- [Work instructions] Convert the lines of all the records below into a Markdown table with two columns, Row and Line, giving each line a row number. Omit blank lines, and leave the pictures out of the table.

- [Exercise input]
((

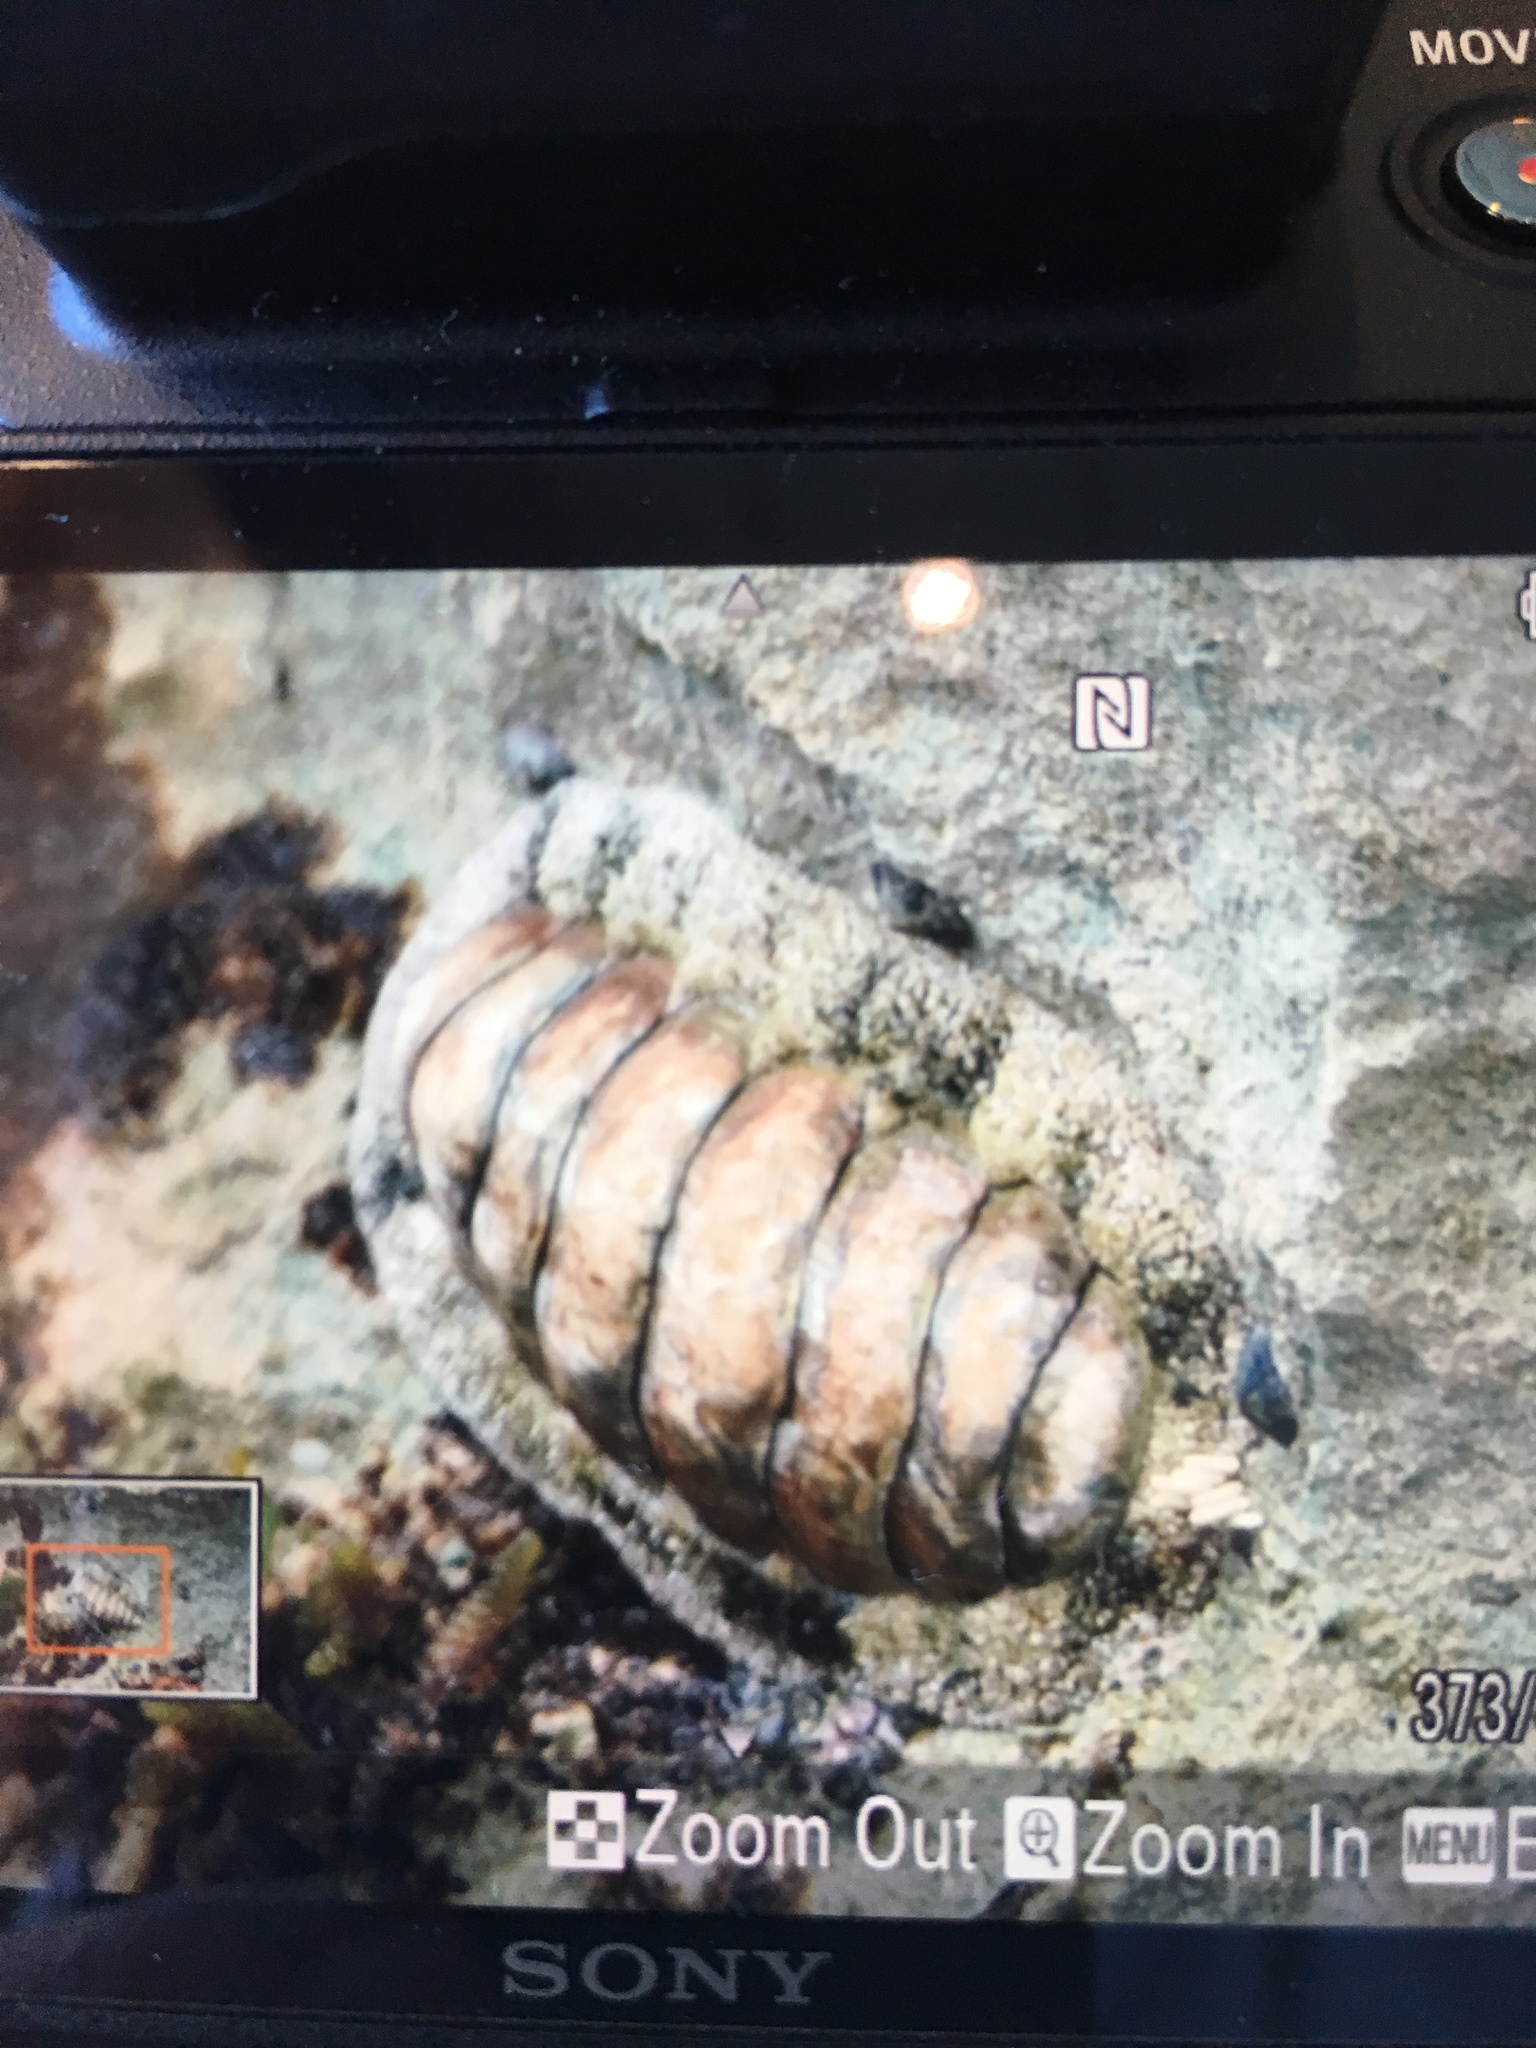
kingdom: Animalia
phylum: Mollusca
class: Polyplacophora
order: Chitonida
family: Chitonidae
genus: Acanthopleura
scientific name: Acanthopleura granulata
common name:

))

- [Output of the exercise]
| Row | Line |
|---|---|
| 1 | kingdom: Animalia |
| 2 | phylum: Mollusca |
| 3 | class: Polyplacophora |
| 4 | order: Chitonida |
| 5 | family: Chitonidae |
| 6 | genus: Acanthopleura |
| 7 | scientific name: Acanthopleura granulata |
| 8 | common name: |